Pourquoi les multiples fouilles «préventives» abusives et probablement illégales de gens se rendant à la manifestation? Pourquoi les arrestations isolées et de masse, préventives et ciblées, notamment d’organisateurs et d’organisatrices, avant, pendant et après la manifestation?

Finalement, si cette manifestation était «bienvenue», pourquoi fut-elle réprimée dès son départ en 2013, 2014 et 2015, les manifestant-es n’ayant pu marcher que quelques mètres avant d’être encerclé-es et détenu-es plusieurs heures avec des constats d’infractions pré-étampés dont le montant équivalait pour plusieurs au coût d’un loyer mensuel?
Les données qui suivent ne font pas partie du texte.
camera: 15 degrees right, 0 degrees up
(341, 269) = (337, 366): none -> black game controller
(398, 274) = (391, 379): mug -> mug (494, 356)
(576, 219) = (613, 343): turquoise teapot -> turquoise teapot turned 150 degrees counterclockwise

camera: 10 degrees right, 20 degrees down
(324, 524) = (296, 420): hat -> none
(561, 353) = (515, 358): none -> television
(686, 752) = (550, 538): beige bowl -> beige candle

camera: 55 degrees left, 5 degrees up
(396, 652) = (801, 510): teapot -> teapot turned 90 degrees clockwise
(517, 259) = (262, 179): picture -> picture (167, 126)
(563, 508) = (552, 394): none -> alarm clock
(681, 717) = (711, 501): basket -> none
Face à l’ampleur des pratiques policières qui dissuadent la population de s’approprier la journée internationale contre la brutalité policière, permettez-nous de suggérer qu’il y a quelque chose de grotesque dans la déclaration de Ian Lafrenière. Il nous apparaît donc que ce n’est pas le SPVM qui a «permis» la tenue de la manifestation, mais bien le travail acharné du Collectif opposé à la brutalité policière, de manifestant-es dénonçant l’impunité policière, de plusieurs avocat-es et de nombreux groupes alliés qui consacrent depuis longtemps des efforts considérables à exposer publiquement, devant les tribunaux et dans la rue, les violences répétées du SPVM et son profilage politique des groupes contestataires de l’ordre policier et politique.

Manuel Almeida, arrêté des 15 mars 2002, 2011, 2014 et 2015; Jennifer Bobette, sympathisante du COBP;
Charles Carrier-Plante, arrêté des 15 mars 2014 et 2015;
Lynda Khelil, arrêtée des 15 mars 2013, 2014 et 2015;
Normand Laforce, président de l’Association pour la liberté d’expression et sympathisant du COBP;
Chantal Saumur, arrêtée des 15 mars 2013, 2014 et 2015;
Adis Simidzija, arrêté des 15 mars À2014 et 2015;
Julien Villeneuve, arrêté des 15 mars 2014 et 2015.